Investing.com-- The Reserve Bank of Australia is widely expected to raise interest rates when it meets on Tuesday, following signs of a resurgence in inflation and some hawkish comments from central bank officials.
The RBA is expected to raise its target cash rate by 25 basis points to 4.35%, as stronger than expected third-quarter inflation data released in October saw a string of analysts adjusting their expectations.
Australian banks ANZ and Westpac both brought forward their forecasts for a hike to November from December, while UBS and ING also expect a rate hike at the RBA’s November 7 meeting.
This was accompanied by a warning from new RBA Governor Michele Bullock that inflation risks still persisted and that more rate hikes were likely needed, although Bullock also noted that the third-quarter inflation reading was only slightly above consensus.

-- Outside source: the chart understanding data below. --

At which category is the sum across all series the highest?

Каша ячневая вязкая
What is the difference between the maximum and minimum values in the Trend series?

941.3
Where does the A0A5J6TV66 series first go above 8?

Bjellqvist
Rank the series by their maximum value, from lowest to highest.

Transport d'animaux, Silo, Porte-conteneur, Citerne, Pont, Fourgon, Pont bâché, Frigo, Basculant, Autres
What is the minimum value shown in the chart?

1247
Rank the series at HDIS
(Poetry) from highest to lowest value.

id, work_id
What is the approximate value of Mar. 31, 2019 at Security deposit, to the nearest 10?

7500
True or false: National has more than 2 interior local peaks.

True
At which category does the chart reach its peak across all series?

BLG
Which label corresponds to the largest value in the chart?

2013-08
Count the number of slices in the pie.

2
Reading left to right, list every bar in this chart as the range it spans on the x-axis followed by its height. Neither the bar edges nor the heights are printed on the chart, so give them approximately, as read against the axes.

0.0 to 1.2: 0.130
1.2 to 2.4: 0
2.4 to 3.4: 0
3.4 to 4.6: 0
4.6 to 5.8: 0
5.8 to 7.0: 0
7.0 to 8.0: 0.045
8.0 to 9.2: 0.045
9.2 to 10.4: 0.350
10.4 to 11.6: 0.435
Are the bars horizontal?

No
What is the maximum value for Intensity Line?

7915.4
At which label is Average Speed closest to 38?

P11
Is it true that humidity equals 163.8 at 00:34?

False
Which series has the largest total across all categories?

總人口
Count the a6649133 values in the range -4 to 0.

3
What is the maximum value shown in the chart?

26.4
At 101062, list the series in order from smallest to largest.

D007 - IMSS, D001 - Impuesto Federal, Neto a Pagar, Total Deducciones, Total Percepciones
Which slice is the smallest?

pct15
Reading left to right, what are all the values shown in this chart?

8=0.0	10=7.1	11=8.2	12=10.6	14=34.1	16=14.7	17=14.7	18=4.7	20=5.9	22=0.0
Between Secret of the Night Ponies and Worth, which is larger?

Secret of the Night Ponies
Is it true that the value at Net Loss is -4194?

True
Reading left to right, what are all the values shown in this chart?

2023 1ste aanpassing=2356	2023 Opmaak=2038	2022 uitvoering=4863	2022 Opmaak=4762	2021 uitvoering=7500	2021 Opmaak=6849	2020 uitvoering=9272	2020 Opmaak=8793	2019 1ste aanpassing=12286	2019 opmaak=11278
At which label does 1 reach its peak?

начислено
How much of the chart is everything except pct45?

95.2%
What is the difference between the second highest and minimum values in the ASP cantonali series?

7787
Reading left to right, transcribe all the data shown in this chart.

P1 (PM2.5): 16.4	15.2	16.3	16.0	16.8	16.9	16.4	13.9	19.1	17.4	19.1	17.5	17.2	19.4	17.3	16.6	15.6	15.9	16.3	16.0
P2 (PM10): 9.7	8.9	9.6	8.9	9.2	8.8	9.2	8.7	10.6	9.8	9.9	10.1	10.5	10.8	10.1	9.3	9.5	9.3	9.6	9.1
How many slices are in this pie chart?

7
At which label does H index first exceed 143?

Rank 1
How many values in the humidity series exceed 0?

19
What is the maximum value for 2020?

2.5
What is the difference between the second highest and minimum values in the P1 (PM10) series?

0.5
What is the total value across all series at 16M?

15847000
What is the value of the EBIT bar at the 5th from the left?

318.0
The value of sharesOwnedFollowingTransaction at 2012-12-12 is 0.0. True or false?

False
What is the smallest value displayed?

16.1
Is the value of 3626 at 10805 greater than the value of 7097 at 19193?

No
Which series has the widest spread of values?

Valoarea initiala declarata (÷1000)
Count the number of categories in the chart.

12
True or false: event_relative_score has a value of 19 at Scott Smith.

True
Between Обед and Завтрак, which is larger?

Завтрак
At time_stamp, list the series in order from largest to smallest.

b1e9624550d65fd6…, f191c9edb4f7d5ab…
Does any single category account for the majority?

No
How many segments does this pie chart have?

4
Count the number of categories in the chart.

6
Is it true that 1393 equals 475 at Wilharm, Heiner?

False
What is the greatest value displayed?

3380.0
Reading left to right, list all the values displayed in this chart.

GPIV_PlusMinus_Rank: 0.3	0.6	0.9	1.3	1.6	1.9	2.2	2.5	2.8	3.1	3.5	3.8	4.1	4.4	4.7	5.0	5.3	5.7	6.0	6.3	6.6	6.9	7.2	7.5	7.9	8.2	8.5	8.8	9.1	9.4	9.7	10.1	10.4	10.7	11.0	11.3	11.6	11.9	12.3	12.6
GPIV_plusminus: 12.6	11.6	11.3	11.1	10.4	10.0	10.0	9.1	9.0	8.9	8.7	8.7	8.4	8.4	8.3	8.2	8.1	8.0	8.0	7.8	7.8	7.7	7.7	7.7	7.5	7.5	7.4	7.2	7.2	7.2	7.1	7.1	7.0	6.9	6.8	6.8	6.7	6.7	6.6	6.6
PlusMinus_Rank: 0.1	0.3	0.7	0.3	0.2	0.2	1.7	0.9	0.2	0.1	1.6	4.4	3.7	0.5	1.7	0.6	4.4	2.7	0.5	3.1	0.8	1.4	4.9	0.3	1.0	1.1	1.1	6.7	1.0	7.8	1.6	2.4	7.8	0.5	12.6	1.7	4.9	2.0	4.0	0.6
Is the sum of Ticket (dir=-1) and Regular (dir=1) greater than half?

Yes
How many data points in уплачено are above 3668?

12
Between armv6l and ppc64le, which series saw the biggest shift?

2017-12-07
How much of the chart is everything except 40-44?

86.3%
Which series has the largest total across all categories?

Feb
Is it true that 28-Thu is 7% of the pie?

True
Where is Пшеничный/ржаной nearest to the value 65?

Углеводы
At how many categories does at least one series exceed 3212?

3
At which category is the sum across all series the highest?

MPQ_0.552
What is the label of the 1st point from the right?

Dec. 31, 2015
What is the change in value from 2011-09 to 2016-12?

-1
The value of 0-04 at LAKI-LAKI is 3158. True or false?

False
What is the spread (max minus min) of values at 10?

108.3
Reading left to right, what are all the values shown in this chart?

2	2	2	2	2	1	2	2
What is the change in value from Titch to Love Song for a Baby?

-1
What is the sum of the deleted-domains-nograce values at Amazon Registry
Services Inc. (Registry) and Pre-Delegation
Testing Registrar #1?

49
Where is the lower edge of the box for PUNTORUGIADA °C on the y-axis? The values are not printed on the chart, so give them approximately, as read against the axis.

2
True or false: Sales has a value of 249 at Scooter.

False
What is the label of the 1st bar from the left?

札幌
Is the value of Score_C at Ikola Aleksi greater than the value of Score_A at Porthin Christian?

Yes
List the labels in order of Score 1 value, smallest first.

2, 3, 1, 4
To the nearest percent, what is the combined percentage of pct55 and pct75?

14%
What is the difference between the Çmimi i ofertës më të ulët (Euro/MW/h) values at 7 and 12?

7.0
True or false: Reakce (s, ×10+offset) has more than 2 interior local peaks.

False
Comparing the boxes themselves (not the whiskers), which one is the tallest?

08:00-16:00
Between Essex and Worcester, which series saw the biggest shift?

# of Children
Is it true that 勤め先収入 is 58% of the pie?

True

But since then, stronger-than-expected retail sales data for the third quarter furthered the notion of a November hike, as it indicated that consumer spending showed little signs of cooling despite high interest rates.
Australia’s jobs market also showed few signs of cooling, and was a major supporter of retail spending this year. The country’s participation rate recently hit a record high, while unemployment remained low.
But while inflation rose in the third quarter, it beat expectations only by a small margin. This saw some analysts predict that the RBA’s decision to hike may be a close call.
“It is going to be a finely balanced decision and a decision to hold still can’t be ruled out entirely. An increase this month won’t be the outcome the RBA had hoped for. But given the strength of their rhetoric around upside surprises, I don’t think they will try to craft a rates-on-hold story,” Luci Ellis, Chief Economist at Westpac Group wrote in a recent note.
The RBA had hiked rates by a cumulative 400 basis points since early-2022, as it sought to contain a post-COVID spike in inflation. It kept rates on hold since May, as inflation eased steadily from 30-year peaks hit earlier this year.
But given that inflation was still well above the RBA’s 2% annual target, the bank left the door open for more rate hikes, if necessary. With inflation seeing some resurgence in the past three months, markets began pricing in another potential rate hike.
Australian economic growth is expected to cool substantially in the coming months, amid pressure from high interest rates and sticky inflation. Sluggish economic growth has also kept the RBA somewhat cautious over more rate hikes, given that the bank had repeatedly signaled that it intends to strike a balance between battling inflation and fostering economic growth.